Editorial - PERSONAL

Death Drive

The intersections of fatality by Ken Russell

This series of landscapes, as would have been seen through the eyes of these unfortunate celebrity icons captures the moment before their deaths.  

This exhibit shatters and unexpectedly elates, not least for its stunning, eerie beauty, but also for its power to confound all preconceptions of what those famous deaths by car accident might have been like. This is death not as post mortem but as seen from inside the event, seen by the living participant when death is pre-eminent.  These remarkable photos seem to put us in the car seat and into the imagined consciousness of each of these famous fatalities.

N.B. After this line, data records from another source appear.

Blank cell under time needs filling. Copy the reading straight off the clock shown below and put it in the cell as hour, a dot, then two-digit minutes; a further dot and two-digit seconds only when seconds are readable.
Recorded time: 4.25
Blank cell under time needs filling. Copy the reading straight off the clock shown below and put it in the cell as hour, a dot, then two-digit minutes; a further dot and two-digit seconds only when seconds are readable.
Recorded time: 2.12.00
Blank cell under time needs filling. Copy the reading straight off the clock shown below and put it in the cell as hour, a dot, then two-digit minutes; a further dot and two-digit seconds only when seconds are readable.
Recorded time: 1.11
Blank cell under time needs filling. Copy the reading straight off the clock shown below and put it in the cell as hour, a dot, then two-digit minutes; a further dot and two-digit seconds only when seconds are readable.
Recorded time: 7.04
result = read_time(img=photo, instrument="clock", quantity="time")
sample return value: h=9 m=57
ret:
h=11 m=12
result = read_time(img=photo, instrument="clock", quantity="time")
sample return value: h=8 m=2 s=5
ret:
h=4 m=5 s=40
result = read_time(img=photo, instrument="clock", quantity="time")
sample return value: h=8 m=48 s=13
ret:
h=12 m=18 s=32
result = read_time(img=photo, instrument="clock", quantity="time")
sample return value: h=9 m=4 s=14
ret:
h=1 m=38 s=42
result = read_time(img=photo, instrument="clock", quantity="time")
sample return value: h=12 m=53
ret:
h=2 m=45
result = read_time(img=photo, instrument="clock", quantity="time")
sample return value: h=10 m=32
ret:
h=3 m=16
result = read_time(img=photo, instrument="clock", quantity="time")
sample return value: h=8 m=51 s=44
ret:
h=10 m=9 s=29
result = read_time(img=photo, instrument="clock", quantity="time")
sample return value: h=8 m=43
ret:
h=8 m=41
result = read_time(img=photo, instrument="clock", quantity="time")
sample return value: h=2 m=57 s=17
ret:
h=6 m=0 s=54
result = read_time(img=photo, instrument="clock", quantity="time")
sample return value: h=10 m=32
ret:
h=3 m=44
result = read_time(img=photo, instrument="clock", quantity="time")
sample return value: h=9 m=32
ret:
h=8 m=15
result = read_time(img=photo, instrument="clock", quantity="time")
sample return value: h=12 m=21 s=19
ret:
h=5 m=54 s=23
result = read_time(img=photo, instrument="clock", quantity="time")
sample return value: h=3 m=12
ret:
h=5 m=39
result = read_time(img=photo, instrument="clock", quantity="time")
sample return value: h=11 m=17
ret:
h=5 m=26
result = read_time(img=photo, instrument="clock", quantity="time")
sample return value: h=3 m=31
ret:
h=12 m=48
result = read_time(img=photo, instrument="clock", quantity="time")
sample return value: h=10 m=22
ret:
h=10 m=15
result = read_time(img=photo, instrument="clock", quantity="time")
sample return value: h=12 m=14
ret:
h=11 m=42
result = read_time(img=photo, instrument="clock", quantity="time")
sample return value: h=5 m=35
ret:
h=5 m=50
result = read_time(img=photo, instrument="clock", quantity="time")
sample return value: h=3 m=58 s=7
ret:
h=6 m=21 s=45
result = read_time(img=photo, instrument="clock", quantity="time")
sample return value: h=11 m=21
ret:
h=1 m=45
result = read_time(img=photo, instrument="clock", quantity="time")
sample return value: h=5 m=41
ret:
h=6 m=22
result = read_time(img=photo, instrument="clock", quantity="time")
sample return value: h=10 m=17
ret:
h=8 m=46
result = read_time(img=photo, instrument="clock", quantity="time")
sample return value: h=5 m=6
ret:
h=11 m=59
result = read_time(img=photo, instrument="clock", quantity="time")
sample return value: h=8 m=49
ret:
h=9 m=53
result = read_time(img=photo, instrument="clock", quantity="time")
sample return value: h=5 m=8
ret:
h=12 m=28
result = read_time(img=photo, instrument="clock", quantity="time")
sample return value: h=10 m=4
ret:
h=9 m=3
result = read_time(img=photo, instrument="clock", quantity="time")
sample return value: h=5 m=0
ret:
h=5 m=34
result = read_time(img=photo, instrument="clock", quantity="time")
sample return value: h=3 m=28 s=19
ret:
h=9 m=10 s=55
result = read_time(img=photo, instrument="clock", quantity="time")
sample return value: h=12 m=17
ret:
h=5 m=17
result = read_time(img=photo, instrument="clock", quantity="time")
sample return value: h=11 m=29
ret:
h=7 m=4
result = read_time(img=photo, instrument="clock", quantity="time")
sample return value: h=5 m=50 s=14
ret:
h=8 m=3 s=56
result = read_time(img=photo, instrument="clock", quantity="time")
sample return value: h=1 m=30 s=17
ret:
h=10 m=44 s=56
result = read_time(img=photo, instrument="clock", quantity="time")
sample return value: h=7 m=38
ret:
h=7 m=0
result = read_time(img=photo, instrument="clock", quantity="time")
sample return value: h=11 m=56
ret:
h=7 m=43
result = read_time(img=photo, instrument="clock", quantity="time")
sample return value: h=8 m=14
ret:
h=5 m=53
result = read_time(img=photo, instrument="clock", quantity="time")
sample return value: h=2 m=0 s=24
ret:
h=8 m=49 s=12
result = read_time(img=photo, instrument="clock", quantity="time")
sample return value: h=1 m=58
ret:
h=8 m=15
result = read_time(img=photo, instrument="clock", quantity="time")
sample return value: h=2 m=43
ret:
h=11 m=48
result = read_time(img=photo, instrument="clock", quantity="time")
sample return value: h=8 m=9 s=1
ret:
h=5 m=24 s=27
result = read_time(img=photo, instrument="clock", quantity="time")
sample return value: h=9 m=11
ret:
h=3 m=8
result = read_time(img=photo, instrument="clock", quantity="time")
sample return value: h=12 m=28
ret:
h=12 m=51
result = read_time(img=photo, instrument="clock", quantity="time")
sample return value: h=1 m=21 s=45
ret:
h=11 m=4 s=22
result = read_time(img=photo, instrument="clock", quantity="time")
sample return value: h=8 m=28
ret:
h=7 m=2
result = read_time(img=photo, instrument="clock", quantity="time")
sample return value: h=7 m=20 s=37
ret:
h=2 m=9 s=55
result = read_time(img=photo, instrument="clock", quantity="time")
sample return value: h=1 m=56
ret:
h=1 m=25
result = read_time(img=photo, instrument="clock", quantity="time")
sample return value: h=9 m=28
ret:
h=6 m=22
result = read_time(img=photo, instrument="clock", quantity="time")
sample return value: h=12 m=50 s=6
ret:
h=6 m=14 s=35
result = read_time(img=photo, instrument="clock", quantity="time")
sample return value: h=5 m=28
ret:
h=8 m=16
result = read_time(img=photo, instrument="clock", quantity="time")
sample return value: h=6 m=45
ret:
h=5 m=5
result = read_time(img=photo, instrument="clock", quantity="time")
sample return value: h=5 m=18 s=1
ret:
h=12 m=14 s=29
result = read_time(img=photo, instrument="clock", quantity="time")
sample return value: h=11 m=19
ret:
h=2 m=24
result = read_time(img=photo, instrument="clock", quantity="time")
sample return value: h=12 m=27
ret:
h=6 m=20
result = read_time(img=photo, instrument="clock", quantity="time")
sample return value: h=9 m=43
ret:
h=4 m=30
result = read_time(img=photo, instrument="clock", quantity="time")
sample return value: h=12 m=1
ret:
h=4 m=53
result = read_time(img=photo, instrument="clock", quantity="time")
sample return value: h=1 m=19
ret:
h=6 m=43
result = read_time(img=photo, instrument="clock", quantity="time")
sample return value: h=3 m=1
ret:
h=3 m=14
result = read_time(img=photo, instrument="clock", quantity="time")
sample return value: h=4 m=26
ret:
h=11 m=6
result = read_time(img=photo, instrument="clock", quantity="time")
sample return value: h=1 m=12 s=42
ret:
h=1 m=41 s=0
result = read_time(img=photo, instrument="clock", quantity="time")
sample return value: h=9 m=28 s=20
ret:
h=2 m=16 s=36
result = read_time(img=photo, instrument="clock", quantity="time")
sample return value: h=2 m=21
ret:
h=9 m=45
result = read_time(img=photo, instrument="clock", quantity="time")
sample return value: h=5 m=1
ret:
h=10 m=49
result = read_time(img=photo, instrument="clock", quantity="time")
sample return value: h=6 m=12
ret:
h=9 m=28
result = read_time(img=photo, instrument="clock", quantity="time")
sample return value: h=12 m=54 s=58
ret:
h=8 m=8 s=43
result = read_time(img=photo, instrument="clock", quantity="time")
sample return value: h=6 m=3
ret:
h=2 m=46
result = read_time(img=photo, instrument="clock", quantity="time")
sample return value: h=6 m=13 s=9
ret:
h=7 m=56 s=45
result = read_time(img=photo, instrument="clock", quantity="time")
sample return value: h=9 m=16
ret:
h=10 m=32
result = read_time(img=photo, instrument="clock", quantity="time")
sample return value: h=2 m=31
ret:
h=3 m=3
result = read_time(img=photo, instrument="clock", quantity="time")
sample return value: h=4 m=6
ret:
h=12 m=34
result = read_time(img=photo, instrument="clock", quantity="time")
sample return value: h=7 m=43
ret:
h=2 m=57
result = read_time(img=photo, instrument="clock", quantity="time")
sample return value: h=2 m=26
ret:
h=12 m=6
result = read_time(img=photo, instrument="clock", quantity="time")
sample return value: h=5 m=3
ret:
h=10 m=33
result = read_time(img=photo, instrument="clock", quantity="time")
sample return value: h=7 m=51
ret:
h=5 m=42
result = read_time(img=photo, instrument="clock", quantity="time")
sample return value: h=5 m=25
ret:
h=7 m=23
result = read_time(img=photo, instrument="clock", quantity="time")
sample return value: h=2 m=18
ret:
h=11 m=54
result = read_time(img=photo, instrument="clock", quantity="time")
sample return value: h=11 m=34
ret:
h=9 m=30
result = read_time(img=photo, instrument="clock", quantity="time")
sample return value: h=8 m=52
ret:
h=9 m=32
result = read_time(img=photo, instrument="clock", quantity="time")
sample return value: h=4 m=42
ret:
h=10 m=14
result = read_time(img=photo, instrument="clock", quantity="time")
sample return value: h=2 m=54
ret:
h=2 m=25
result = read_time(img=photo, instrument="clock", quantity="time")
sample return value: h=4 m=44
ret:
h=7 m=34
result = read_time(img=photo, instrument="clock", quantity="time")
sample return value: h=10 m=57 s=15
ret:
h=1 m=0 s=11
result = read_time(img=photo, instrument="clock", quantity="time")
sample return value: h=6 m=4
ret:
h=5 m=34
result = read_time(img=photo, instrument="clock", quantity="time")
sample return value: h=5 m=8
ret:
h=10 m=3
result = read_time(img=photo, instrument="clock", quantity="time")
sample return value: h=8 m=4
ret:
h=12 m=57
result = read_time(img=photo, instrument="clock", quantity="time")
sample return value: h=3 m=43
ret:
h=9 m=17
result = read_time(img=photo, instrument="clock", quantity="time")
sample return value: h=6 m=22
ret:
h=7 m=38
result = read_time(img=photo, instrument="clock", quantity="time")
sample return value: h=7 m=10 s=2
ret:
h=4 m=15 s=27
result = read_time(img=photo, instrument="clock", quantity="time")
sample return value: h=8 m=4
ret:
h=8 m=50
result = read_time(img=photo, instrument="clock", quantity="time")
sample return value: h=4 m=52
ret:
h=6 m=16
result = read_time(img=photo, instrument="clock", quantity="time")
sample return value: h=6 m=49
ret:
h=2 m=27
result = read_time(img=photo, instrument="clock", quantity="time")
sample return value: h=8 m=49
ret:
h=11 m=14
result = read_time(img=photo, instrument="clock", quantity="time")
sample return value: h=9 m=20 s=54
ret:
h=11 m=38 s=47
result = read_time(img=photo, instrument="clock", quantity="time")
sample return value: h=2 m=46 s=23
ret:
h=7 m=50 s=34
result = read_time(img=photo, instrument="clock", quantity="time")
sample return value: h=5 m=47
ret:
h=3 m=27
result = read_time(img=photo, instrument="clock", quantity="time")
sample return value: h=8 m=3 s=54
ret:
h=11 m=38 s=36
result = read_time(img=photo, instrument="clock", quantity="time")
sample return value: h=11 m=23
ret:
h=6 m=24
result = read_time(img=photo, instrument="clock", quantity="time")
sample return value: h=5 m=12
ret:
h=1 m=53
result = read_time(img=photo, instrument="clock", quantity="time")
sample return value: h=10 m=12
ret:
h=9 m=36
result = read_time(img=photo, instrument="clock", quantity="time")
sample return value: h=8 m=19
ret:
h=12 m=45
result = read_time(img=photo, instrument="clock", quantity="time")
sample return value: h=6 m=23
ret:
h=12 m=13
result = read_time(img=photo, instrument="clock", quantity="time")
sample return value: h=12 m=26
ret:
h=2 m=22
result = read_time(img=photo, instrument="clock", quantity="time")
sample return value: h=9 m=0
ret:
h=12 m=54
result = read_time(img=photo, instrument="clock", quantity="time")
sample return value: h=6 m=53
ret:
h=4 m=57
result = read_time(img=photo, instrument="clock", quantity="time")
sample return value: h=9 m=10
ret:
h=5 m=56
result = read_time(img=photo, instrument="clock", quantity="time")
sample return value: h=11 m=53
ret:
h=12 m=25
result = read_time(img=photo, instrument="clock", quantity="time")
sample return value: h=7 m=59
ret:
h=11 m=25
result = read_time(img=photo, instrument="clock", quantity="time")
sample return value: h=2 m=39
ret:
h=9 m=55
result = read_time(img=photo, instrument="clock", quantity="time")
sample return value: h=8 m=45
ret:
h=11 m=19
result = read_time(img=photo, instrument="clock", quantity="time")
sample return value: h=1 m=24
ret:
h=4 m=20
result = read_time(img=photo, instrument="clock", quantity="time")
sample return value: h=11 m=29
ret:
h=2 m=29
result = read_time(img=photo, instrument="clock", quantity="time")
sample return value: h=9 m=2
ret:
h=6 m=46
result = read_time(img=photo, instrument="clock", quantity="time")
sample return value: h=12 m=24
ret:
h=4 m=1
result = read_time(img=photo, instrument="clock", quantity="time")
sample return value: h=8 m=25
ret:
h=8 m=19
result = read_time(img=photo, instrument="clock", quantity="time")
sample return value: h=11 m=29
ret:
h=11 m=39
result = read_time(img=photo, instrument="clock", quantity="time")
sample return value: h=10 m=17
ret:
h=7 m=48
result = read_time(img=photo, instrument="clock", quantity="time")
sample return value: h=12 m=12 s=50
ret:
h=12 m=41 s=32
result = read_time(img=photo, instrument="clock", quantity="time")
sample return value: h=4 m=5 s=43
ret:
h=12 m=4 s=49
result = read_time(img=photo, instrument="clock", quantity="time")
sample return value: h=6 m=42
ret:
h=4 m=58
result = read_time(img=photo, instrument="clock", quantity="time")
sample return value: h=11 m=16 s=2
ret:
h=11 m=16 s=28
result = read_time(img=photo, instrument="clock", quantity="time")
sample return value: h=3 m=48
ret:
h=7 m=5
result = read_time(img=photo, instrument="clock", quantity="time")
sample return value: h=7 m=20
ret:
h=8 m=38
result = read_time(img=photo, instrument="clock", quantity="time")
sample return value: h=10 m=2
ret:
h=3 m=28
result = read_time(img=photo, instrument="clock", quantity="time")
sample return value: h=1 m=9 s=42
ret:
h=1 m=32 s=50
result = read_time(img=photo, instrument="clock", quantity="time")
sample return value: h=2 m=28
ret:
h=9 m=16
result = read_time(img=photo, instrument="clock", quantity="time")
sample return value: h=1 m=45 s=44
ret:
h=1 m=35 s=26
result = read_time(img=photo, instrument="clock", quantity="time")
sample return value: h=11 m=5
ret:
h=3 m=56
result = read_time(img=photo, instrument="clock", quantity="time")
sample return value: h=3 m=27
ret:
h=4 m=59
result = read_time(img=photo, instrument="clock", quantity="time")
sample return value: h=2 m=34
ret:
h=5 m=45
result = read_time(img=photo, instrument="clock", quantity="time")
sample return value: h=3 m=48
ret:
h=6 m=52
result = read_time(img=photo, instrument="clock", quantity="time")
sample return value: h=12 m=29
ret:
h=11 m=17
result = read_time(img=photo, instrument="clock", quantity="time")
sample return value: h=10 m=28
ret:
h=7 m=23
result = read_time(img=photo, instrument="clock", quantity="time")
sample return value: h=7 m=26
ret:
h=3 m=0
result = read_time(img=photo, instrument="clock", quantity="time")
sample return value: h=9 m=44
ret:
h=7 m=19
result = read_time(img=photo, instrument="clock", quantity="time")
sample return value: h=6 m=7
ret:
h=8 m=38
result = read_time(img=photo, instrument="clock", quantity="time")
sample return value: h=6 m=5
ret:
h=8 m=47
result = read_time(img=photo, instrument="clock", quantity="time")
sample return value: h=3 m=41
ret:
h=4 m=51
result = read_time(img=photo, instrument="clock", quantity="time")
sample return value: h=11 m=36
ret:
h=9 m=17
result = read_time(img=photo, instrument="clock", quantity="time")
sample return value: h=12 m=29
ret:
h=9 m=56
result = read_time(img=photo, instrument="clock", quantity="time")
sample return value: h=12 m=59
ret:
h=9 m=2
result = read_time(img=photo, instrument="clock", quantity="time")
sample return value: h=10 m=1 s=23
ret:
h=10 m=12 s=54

Deans works about death are filled with life, a presence; the void, emptiness; light, dark; time-travel and memory-making. His choice to feature famous icons who died of car crashes invites spectators into a participation mystique, a shared experience or the memory of one, since these icons seem intimately known to us via our heightened, unexamined projections onto them. The places they died will always belong to them in some way, and Dean Rogers examines the very nature of haunting with his meticulous scrutiny. These photos are a rigorously researched detective narrative two years in the making, as well as being just about as close as one gets to actual photos of the afterlife.



All shot at the exact time of day or night and season, recapturing each fatal moment on the precise anniversary of the fatal accident. Weirdly, each of the photos seems to reveal profound insights into the personalities of the individuals – their death scenes either perfectly illustrate or starkly contrast what we know of them, in the same way that Freud and Lacan’s famously named “death drive” sometimes accompanies, sometimes opposes the Eros  pleasure principle. Something about these photos – their purity and elegance – the emptiness, the refractive streetlights like an angelic horde of starry  greeters, the desolation of the swamps or the highway juncture, the emotional expressiveness of the single cypress, the midnight back road or the indifferent  suburbs, launches each of the characters and our imaginations with them into the landscapes – as though when the personalities came to a full stop with horrific impact, their spirits kept flying. 

Dean has been haunted by this subject since the age of 11, when his friend was knocked over by a car, with disabling results. Everyday for five years, on his way back and forth to school, Rogers would scrutinise the patch of road for the scars he retained in his psyche, only to see time cover up the landscape much more readily. In the neutral and implacable way that nature does. “Where does  that memory go? What memories inhabit landscape, especially when trauma is connected?” he asks. “It’s a way of stepping back, and capturing the secret memory in landscape.”